Collected data:

BEGIN

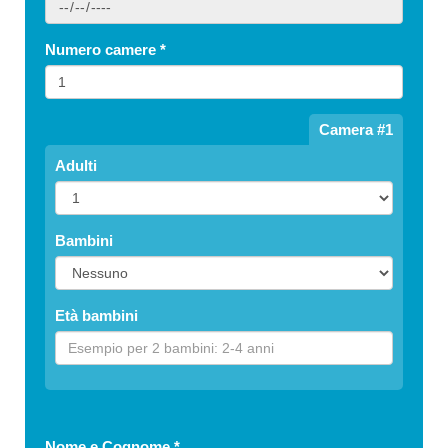
Numero camere
*
Camera #1
Adulti
Bambini
Età bambini
Nome e Cognome
*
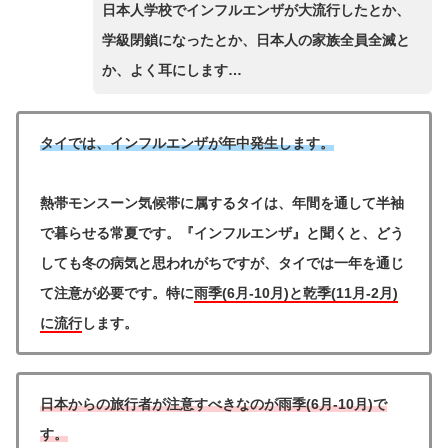
日本人学校でインフルエンザが大流行したとか、
学級閉鎖になったとか、日本人の家族全員全滅と
か、よく耳にします…
タイでは、インフルエンザが年中発生します。
熱帯モンスーン気候帯に属するタイは、年間を通して半袖
で暮らせる常夏です。『インフルエンザ』と聞くと、どう
しても冬の病気と思われがちですが、タイでは一年を通じ
て注意が必要です。
特に
雨季(6月-10月)と乾季(11月-2月)
に流行
します。
日本からの旅行者が注意すべきなのが雨季(6月-10月)で
す。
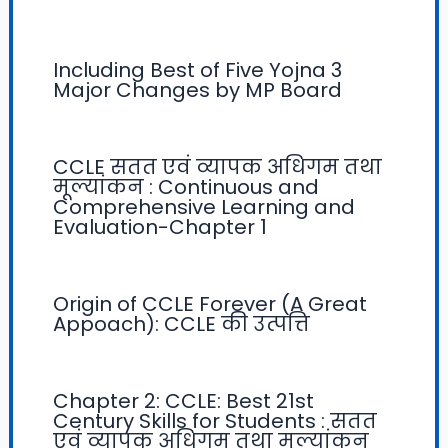
Including Best of Five Yojna 3
Major Changes by MP Board
CCLE सतत एवं व्यापक अधिगम तथा
मूल्यांकन : Continuous and
Comprehensive Learning and
Evaluation-Chapter 1
Origin of CCLE Forever (A Great
Appoach): CCLE की उत्पत्ति
Chapter 2: CCLE: Best 21st
Century Skills for Students : सतत
एवं व्यापक अधिगम तथा मूल्यांकन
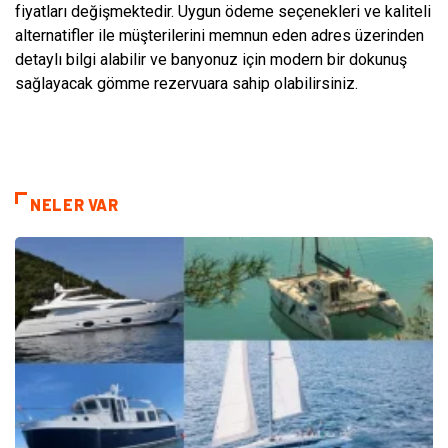
fiyatları değişmektedir. Uygun ödeme seçenekleri ve kaliteli
alternatifler ile müşterilerini memnun eden adres üzerinden
detaylı bilgi alabilir ve banyonuz için modern bir dokunuş
sağlayacak gömme rezervuara sahip olabilirsiniz.
NELER VAR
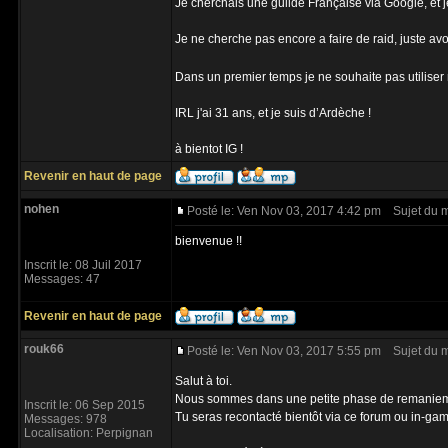
Je cherchais une guilde Française via Google, et je
Je ne cherche pas encore a faire de raid, juste avoi
Dans un premier temps je ne souhaite pas utiliser m
IRL j'ai 31 ans, et je suis d’Ardèche !
à bientot IG !
Revenir en haut de page
nohen
Posté le: Ven Nov 03, 2017 4:42 pm
Sujet du 
bienvenue !!
Inscrit le: 08 Juil 2017
Messages: 47
Revenir en haut de page
rouk66
Posté le: Ven Nov 03, 2017 5:55 pm
Sujet du 
Salut à toi.
Nous sommes dans une petite phase de remaniem
Inscrit le: 06 Sep 2015
Tu seras recontacté bientôt via ce forum ou in-ga
Messages: 978
Localisation: Perpignan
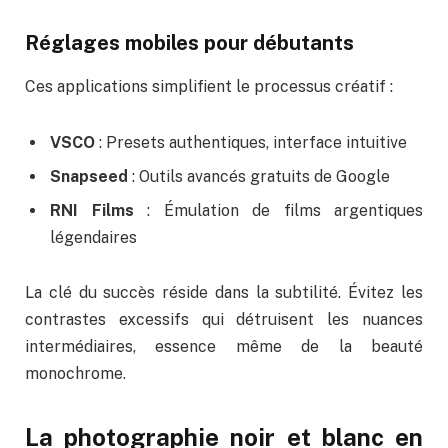
Réglages mobiles pour débutants
Ces applications simplifient le processus créatif :
VSCO
: Presets authentiques, interface intuitive
Snapseed
: Outils avancés gratuits de Google
RNI Films
: Émulation de films argentiques
légendaires
La clé du succès réside dans la subtilité. Évitez les
contrastes excessifs qui détruisent les nuances
intermédiaires, essence même de la beauté
monochrome.
La photographie noir et blanc en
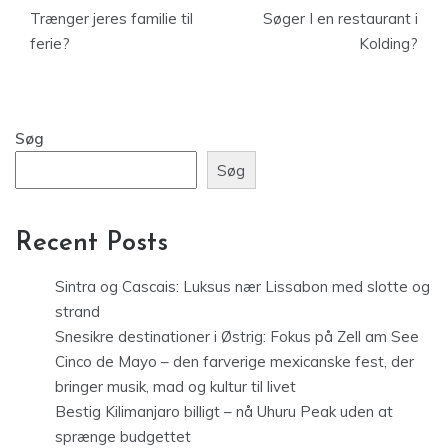
Trænger jeres familie til
Søger I en restaurant i
ferie?
Kolding?
Søg
Søg
Recent Posts
Sintra og Cascais: Luksus nær Lissabon med slotte og
strand
Snesikre destinationer i Østrig: Fokus på Zell am See
Cinco de Mayo – den farverige mexicanske fest, der
bringer musik, mad og kultur til livet
Bestig Kilimanjaro billigt – nå Uhuru Peak uden at
sprænge budgettet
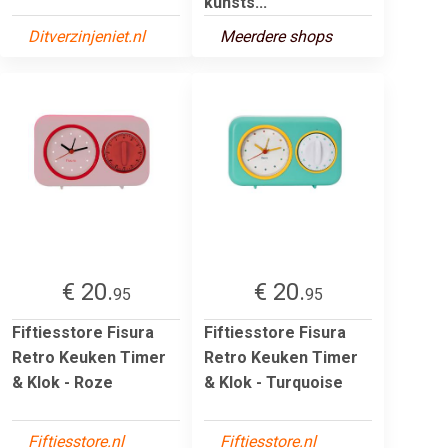
kunsts...
Ditverzinjeniet.nl
Meerdere shops
€ 20.
€ 20.
95
95
Fiftiesstore Fisura
Fiftiesstore Fisura
Retro Keuken Timer
Retro Keuken Timer
& Klok - Roze
& Klok - Turquoise
Fiftiesstore.nl
Fiftiesstore.nl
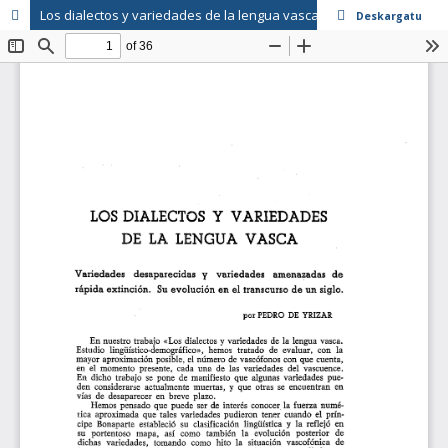
Los dialectos y variedades de la lengua vasca. Variedades desaparecidas y variedades amenazadas de rápida extinción. Su evolución en el transcurso de un siglo
Deskargatu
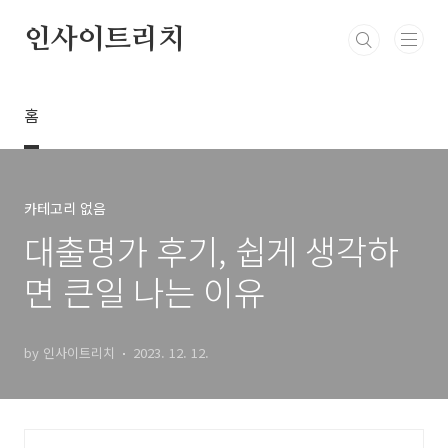
본문 바로가기
인사이트리치
홈
카테고리 없음
대출명가 후기, 쉽게 생각하
면 큰일 나는 이유
by 인사이트리치
2023. 12. 12.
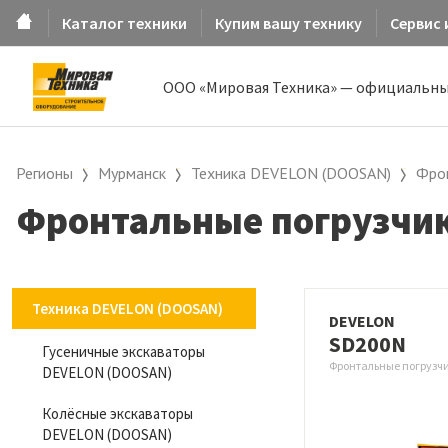
Каталог техники
Купим вашу технику
Сервис 
ООО «Мировая Техника» — официальны
Регионы
Мурманск
Техника DEVELON (DOOSAN)
Фро
Фронтальные погрузчик
Техника DEVELON (DOOSAN)
DEVELON
SD200N
Гусеничные экскаваторы
Фронтальные погрузчи
DEVELON (DOOSAN)
Колёсные экскаваторы
DEVELON (DOOSAN)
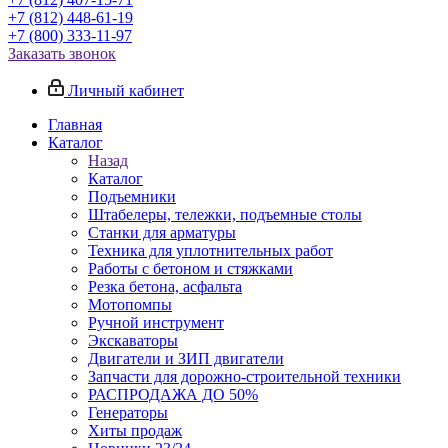
+7 (812) 448-61-19
+7 (800) 333-11-97
Заказать звонок
Личный кабинет
Главная
Каталог
Назад
Каталог
Подъемники
Штабелеры, тележки, подъемные столы
Станки для арматуры
Техника для уплотнительных работ
Работы с бетоном и стяжками
Резка бетона, асфальта
Мотопомпы
Ручной инструмент
Экскаваторы
Двигатели и ЗИП двигатели
Запчасти для дорожно-строительной техники
РАСПРОДАЖА ДО 50%
Генераторы
Хиты продаж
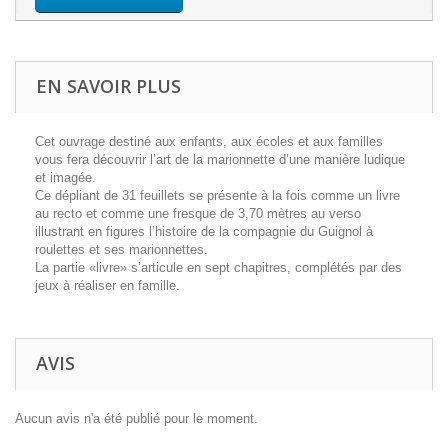
EN SAVOIR PLUS
Cet ouvrage destiné aux enfants, aux écoles et aux familles
vous fera découvrir l’art de la marionnette d’une manière ludique
et imagée.
Ce dépliant de 31 feuillets se présente à la fois comme un livre
au recto et comme une fresque de 3,70 mètres au verso
illustrant en figures l’histoire de la compagnie du Guignol à
roulettes et ses marionnettes.
La partie «livre» s’articule en sept chapitres, complétés par des
jeux à réaliser en famille.
AVIS
Aucun avis n'a été publié pour le moment.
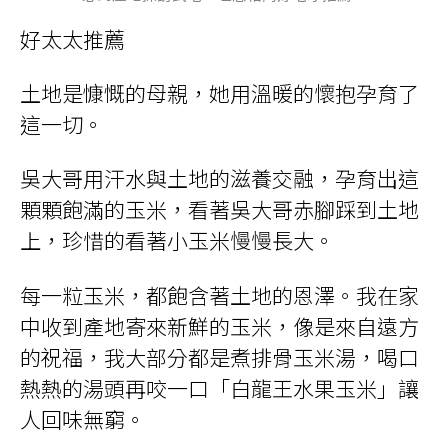
好太太推薦
土地是慷慨的母親，她用溫暖的懷抱孕育了
這一切。
吳大哥用汗水與土地的滋養交融，孕育出這
顆顆飽滿的玉米，看著吳大哥赤腳踩到土地
上，珍惜的看著小玉米慢慢長大。
每一粒玉米，都飽含著土地的恩澤。我在家
中收到產地寄來新鮮的玉米，像是來自遠方
的祝福，我大部分都是煮排骨玉米湯，喝口
熱熱的湯頭再咬一口「白龍王水果玉米」讓
人回味無窮。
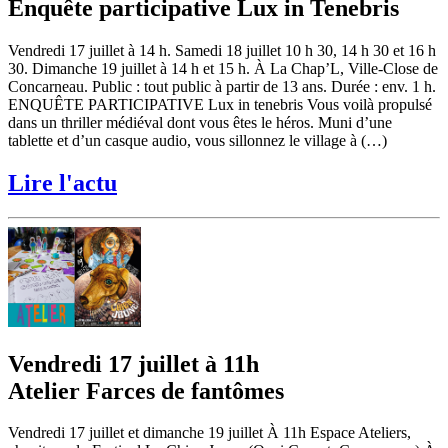
Enquête participative Lux in Tenebris
Vendredi 17 juillet à 14 h. Samedi 18 juillet 10 h 30, 14 h 30 et 16 h
30. Dimanche 19 juillet à 14 h et 15 h. À La Chap’L, Ville-Close de
Concarneau. Public : tout public à partir de 13 ans. Durée : env. 1 h.
ENQUÊTE PARTICIPATIVE Lux in tenebris Vous voilà propulsé
dans un thriller médiéval dont vous êtes le héros. Muni d’une
tablette et d’un casque audio, vous sillonnez le village à (…)
Lire l'actu
Vendredi 17 juillet à 11h
Atelier Farces de fantômes
Vendredi 17 juillet et dimanche 19 juillet À 11h Espace Ateliers,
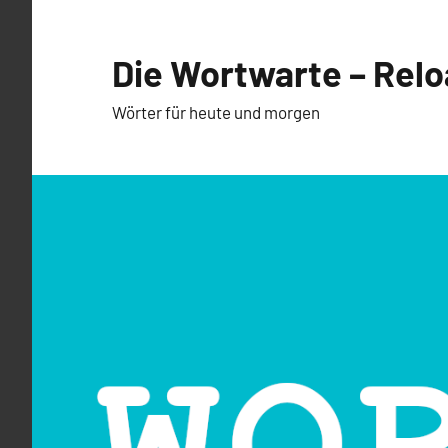
Zum
Inhalt
Die Wortwarte – Rel
springen
Wörter für heute und morgen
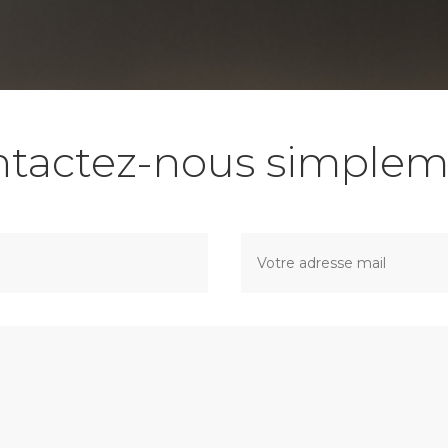
ntactez-nous simplem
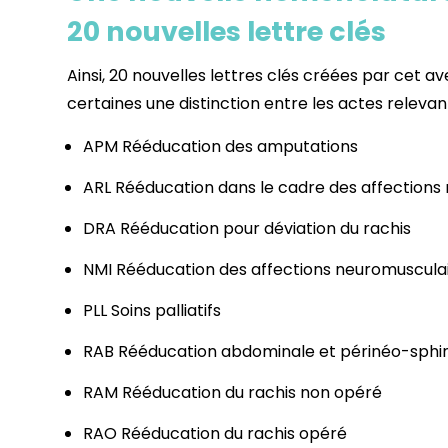
20 nouvelles lettre clés
Ainsi, 20 nouvelles lettres clés créées par cet 
certaines une distinction entre les actes releva
APM Rééducation des amputations
ARL Rééducation dans le cadre des affections r
DRA Rééducation pour déviation du rachis
NMI Rééducation des affections neuromuscula
PLL Soins palliatifs
RAB Rééducation abdominale et périnéo-sphi
RAM Rééducation du rachis non opéré
RAO Rééducation du rachis opéré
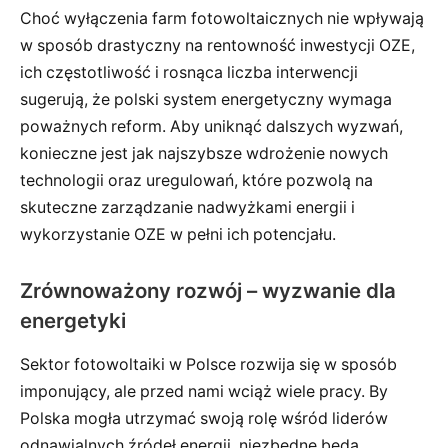
Choć wyłączenia farm fotowoltaicznych nie wpływają
w sposób drastyczny na rentowność inwestycji OZE,
ich częstotliwość i rosnąca liczba interwencji
sugerują, że polski system energetyczny wymaga
poważnych reform. Aby uniknąć dalszych wyzwań,
konieczne jest jak najszybsze wdrożenie nowych
technologii oraz uregulowań, które pozwolą na
skuteczne zarządzanie nadwyżkami energii i
wykorzystanie OZE w pełni ich potencjału.
Zrównoważony rozwój – wyzwanie dla
energetyki
Sektor fotowoltaiki w Polsce rozwija się w sposób
imponujący, ale przed nami wciąż wiele pracy. By
Polska mogła utrzymać swoją rolę wśród liderów
odnawialnych źródeł energii, niezbędne będą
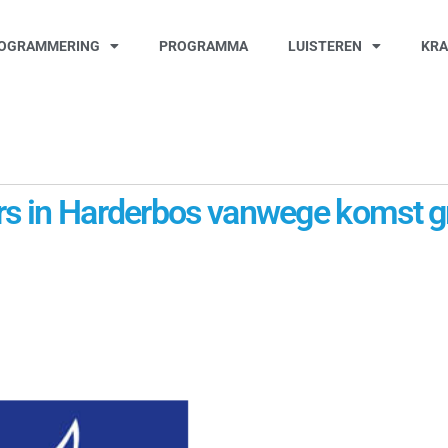
OGRAMMERING
PROGRAMMA
LUISTEREN
KR
ers in Harderbos vanwege komst g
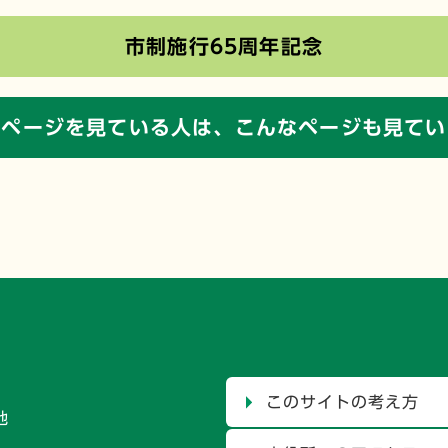
市制施行65周年記念
のページを見ている人は、
こんなページも見てい
このサイトの考え方
地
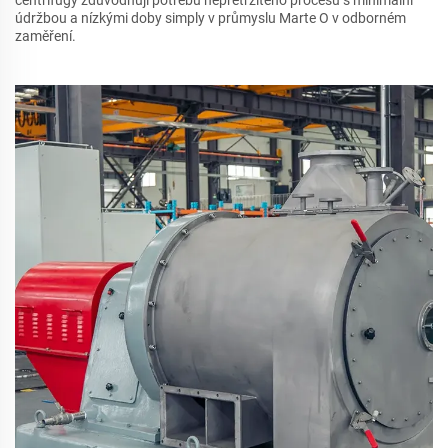
údržbou a nízkými doby simply v průmyslu Marte O v odborném
zaměření.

END

- [Problem to solve] Skip the pictures and quote each line of the entries above, from the first through the line with "Inscrit le: 08 Juil 2017", exactly as it appears.

- [Response to this task]
Numero camere
*
Camera #1
Adulti
Bambini
Età bambini
Nome e Cognome
*
日本人学校でインフルエンザが大流行したとか、
学級閉鎖になったとか、日本人の家族全員全滅と
か、よく耳にします…
タイでは、インフルエンザが年中発生します。
熱帯モンスーン気候帯に属するタイは、年間を通して半袖
で暮らせる常夏です。『インフルエンザ』と聞くと、どう
しても冬の病気と思われがちですが、タイでは一年を通じ
て注意が必要です。
特に
雨季(6月-10月)と乾季(11月-2月)
に流行
します。
日本からの旅行者が注意すべきなのが雨季(6月-10月)で
す。
Including Best of Five Yojna 3
Major Changes by MP Board
CCLE सतत एवं व्यापक अधिगम तथा
मूल्यांकन : Continuous and
Comprehensive Learning and
Evaluation-Chapter 1
Origin of CCLE Forever (A Great
Appoach): CCLE की उत्पत्ति
Chapter 2: CCLE: Best 21st
Century Skills for Students : सतत
एवं व्यापक अधिगम तथा मूल्यांकन
fiyatları değişmektedir. Uygun ödeme seçenekleri ve kaliteli
alternatifler ile müşterilerini memnun eden adres üzerinden
detaylı bilgi alabilir ve banyonuz için modern bir dokunuş
sağlayacak gömme rezervuara sahip olabilirsiniz.
NELER VAR
Je cherchais une guilde Française via Google, et je
Je ne cherche pas encore a faire de raid, juste avoi
Dans un premier temps je ne souhaite pas utiliser m
IRL j'ai 31 ans, et je suis d’Ardèche !
à bientot IG !
Revenir en haut de page
nohen
Posté le: Ven Nov 03, 2017 4:42 pm
Sujet du 
bienvenue !!
Inscrit le: 08 Juil 2017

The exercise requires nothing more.